:: TU OBJETIVO ::
Enumera las actividades que, según el texto sobre las peñas de las fiestas, hacen los grupos de amigos durante una semana en sus sedes.

:: TEXTO DEL EJERCICIO ::
------------------------------------

Quien no torea el quince de agosto o el ocho de septiembre es que no torea nunca, dice el dicho taurino. Entre las dos advocaciones marianas se concentra en España el mayor número de fiestas del año. No hay pueblo que no celebre alguna de sus fiestas principales en esas fechas y tampoco, de veinte años acá, no hay pueblo, por pequeño que sea, en el que no se hayan fundado al menos media docena de peñas. Lo de las peñas es un fenómeno imparable con muchos aspectos positivos, como el de haberse convertido en el motor de las fiestas, pero también en muchos pueblos se empiezan a ver como algo que no ayuda al realce de la fiesta.

Las peñas surgieron en toda España a imitación de las de Pamplona en San Fermín: grupos de amigos y afines que hacen vida comunitaria, almorzando, comiendo, cenando y bebiendo durante una semana en sus sedes para acudir cada día a la plaza de toros, donde son el elemento principal de animación. En Pamplona sobra gente porque se produce una invasión foránea atraída por los encierros y el jolgorio día y noche. Los pamploneses tienen sus reductos y allí escapan de un marasmo que desborda cualquier previsión. Es lógico que busquen esa “intimidad”.

Las peñas cumplen cada día con San Fermín con el desfile hacia la plaza de toros y, luego, el paseo de vuelta tras la corrida. Pero en muchos pueblos pequeños la dispersión en peñas, con sedes perfectamente preparadas y abastecidas de todo lo necesario para pasar las fiestas, se ha convertido en algo que está muy lejos del espíritu de unión, encuentro y fraternidad que está en los orígenes de toda fiesta. Cada grupo vive la fiesta la mayoría del tiempo encerrado en su domicilio social, van juntos a los toros, si es que la corrección política no ha acabado con ello, y vuelven otra vez a la santa sede. Por eso no es extraño que a la hora del baile en la plaza, un acto que convocaba al pueblo entero, los músicos se encuentren en la más extraña de las soledades mientras los peñistas siguen encerrados empeñados en agotar la cuota. Y no quiero contar la desbandada que se produce en cuanto las noches de septiembre empiezan a mostrar los vientos del otoño venidero. Desolador.

------------------------------------

:: ENTRADAS EXTRAÍDAS ::
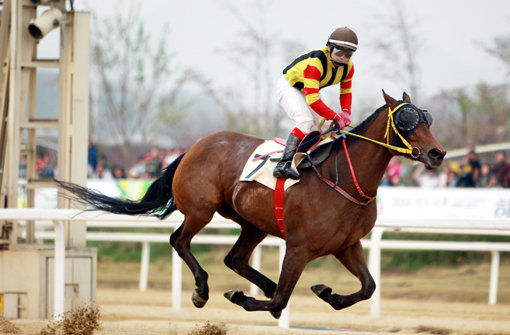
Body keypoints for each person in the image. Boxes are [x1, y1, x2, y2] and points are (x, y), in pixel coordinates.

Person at [273, 27, 358, 179]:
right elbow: (312, 100)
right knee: (306, 121)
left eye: (348, 54)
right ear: (329, 47)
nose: (343, 58)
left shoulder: (349, 68)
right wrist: (336, 117)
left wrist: (346, 112)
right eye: (339, 52)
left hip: (308, 90)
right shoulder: (316, 63)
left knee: (329, 127)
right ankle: (283, 164)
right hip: (289, 86)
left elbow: (345, 92)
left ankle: (316, 161)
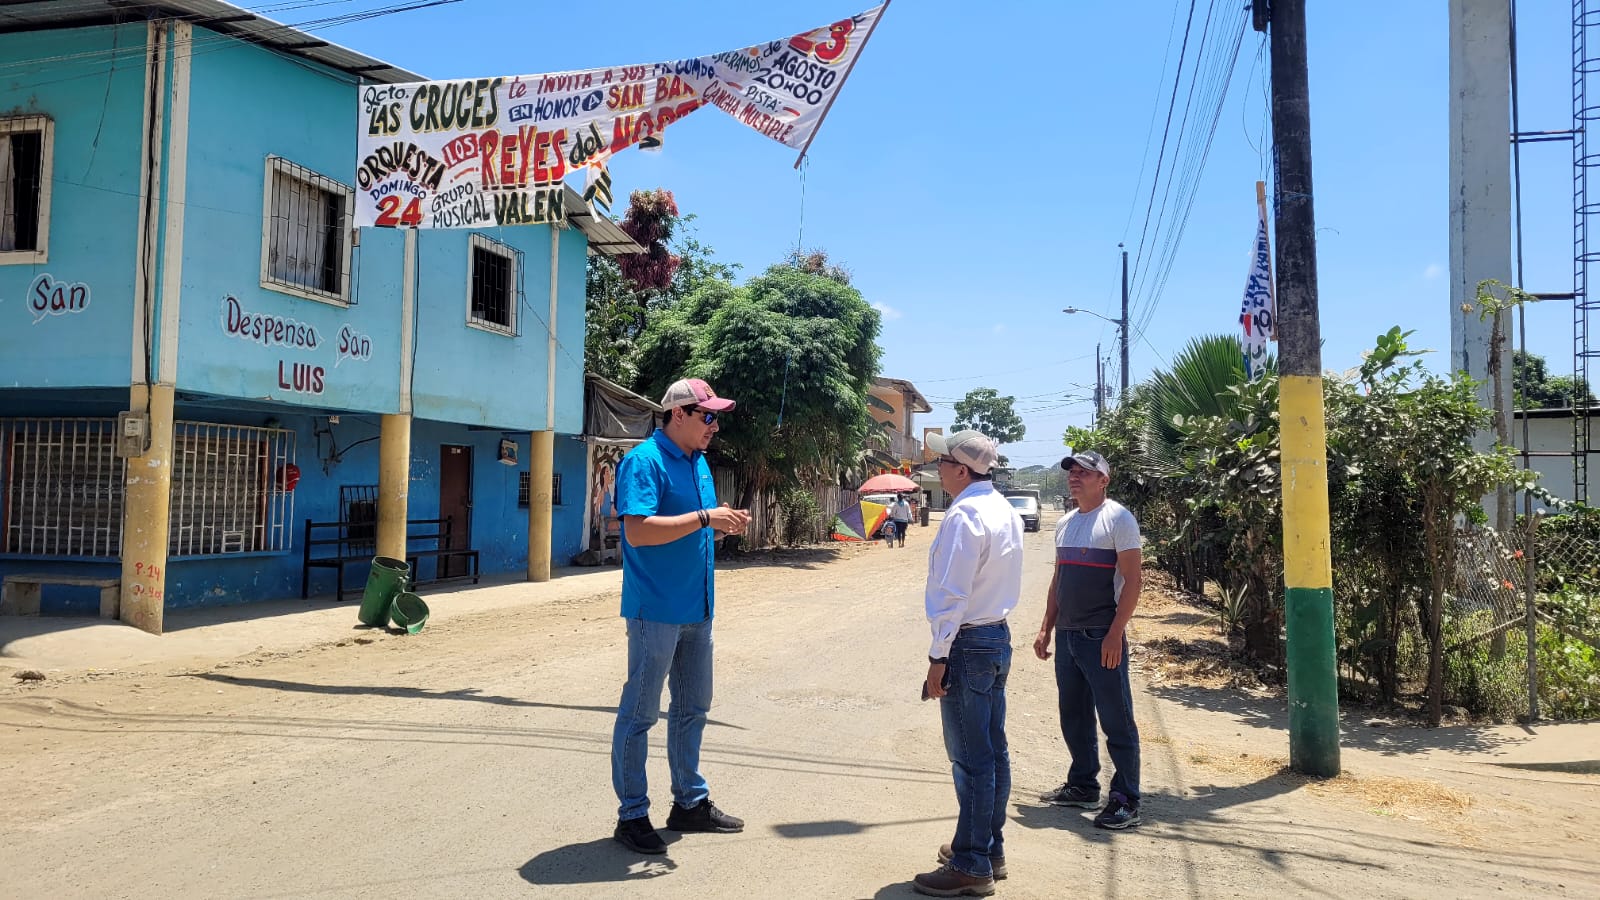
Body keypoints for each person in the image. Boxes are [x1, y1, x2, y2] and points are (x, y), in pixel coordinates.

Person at [610, 377, 753, 854]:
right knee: (640, 714)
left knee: (693, 709)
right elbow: (638, 532)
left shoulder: (699, 462)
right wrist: (706, 518)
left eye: (717, 417)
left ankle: (689, 803)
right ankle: (632, 814)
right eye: (708, 416)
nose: (715, 426)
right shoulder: (644, 461)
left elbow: (692, 528)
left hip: (698, 608)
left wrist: (721, 524)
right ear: (678, 414)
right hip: (656, 610)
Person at [914, 430, 1025, 897]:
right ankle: (987, 849)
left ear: (961, 470)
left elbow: (953, 594)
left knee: (971, 759)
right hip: (995, 636)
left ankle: (972, 864)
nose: (937, 468)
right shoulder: (1004, 509)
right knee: (993, 752)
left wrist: (937, 656)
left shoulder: (964, 515)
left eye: (943, 462)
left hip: (967, 642)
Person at [1033, 450, 1144, 830]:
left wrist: (1115, 633)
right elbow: (1058, 581)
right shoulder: (1066, 523)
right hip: (1068, 636)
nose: (1075, 477)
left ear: (1103, 480)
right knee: (1074, 715)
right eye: (1072, 472)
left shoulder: (1119, 519)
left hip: (1100, 636)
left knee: (1116, 719)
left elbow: (1134, 581)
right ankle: (1083, 785)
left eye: (1085, 472)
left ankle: (1126, 799)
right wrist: (1046, 627)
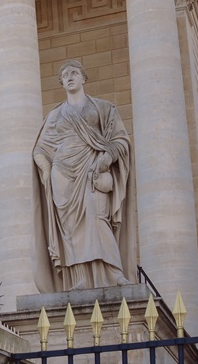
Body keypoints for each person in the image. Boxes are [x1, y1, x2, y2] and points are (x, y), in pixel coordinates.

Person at [34, 60, 133, 290]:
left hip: (92, 169)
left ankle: (114, 273)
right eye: (65, 75)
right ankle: (79, 278)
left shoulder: (103, 108)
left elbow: (120, 140)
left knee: (98, 217)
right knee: (71, 228)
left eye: (74, 73)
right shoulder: (56, 115)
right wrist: (47, 169)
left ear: (83, 78)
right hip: (62, 174)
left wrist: (107, 157)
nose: (69, 77)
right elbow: (40, 149)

------------------------------------

:: RESULTADO DEL EJERCICIO ::
- Almorzar
- Comer
- Cenar
- Beber